The general pattern for stream processing in ksqlDB is to create a new
collection by using the SELECT
statement on an existing collection.
The result of the inner SELECT
feeds into the outer declared
collection. You don’t need to declare a schema when deriving a new
collection, because ksqlDB infers the column names and types from the
inner SELECT
statement. The value of the ROWTIME
pseudo column
defines the timestamp of the record written to Kafka, and the
value of the ROWPARTITION
and ROWOFFSET
pseudo columns define
the partition and offset of the source record, respectively. The value
of system columns can not be set in the SELECT
.
Here are a few examples of deriving between the different collection types.
Derive a new stream from an existing stream¶
Given the following stream:
CREATE STREAM rock_songs (artist VARCHAR, title VARCHAR)
WITH (kafka_topic='rock_songs', partitions=2, value_format='avro');
You can derive a new stream with all of the song titles transformed to uppercase:
CREATE STREAM title_cased_songs AS
SELECT artist, UCASE(title) AS capitalized_song
FROM rock_songs
EMIT CHANGES;
Each time a new song is inserted into the rock_songs
topic, the
uppercase version of the title is appended to the title_cased_songs
stream.
Deriving a new table from an existing stream¶
Given the following table and stream:
CREATE TABLE products (product_name VARCHAR PRIMARY KEY, cost DOUBLE)
WITH (kafka_topic='products', partitions=1, value_format='json');
CREATE STREAM orders (product_name VARCHAR KEY)
WITH (kafka_topic='orders', partitions=1, value_format='json');
You can create a table that aggregates rows from the orders
stream,
while also joining the stream on the products
table to enrich the
orders
data:
CREATE TABLE order_metrics AS
SELECT p.product_name, COUNT(*) AS count, SUM(p.cost) AS revenue
FROM orders o JOIN products p ON p.product_name = o.product_name
GROUP BY p.product_name EMIT CHANGES;
This aggregate table keeps track of the total number of orders of each product, along with the total amount of revenue generated by each product.

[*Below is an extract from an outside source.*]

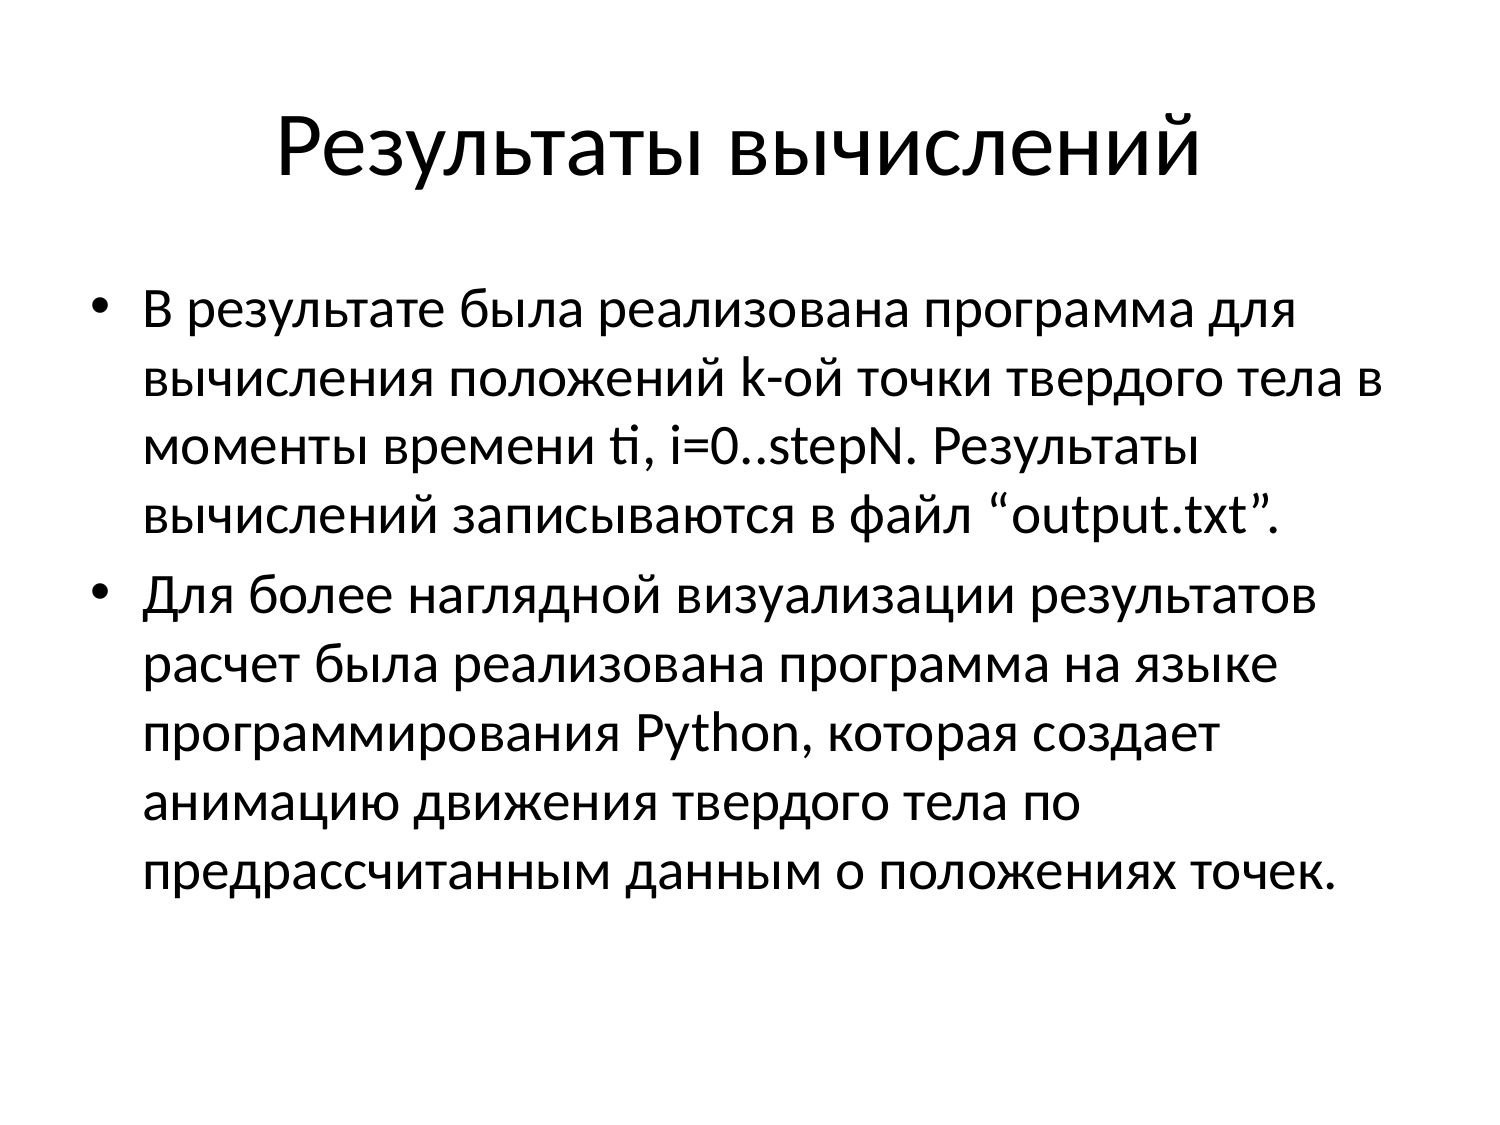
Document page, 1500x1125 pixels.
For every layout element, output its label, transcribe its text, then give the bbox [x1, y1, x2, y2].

Deriving a new table from an existing table¶
Given the following aggregate table:
CREATE TABLE page_view_metrics AS
SELECT url, location_id, COUNT(*) AS count
FROM page_views GROUP BY url EMIT CHANGES;
You can derive another table that filters out rows from the
page_view_metrics
table:
CREATE TABLE page_view_metrics_mountain_view AS
SELECT url, count FROM page_view_metrics
WHERE location_id = 42 EMIT CHANGES;
Deriving a new stream from multiple streams¶
Given the following two streams:
CREATE STREAM impressions (user VARCHAR KEY, impression_id BIGINT, url VARCHAR)
WITH (kafka_topic='impressions', partitions=1, value_format='json');
CREATE STREAM clicks (user VARCHAR KEY, url VARCHAR)
WITH (kafka_topic='clicks', partitions=1, value_format='json');
You can create a derived stream that joins the impressions
and
clicks
streams to output rows indicating that a given impression has
been clicked within one minute of the initial ad impression:
CREATE STREAM clicked_impressions AS
SELECT * FROM impressions i JOIN clicks c WITHIN 1 minute ON i.user = c.user
WHERE i.url = c.url
EMIT CHANGES;
Any time an impressions
row is received, followed within one minute
by a clicks
row having the same user
, a row is emitted into the
clicked_impressions
stream.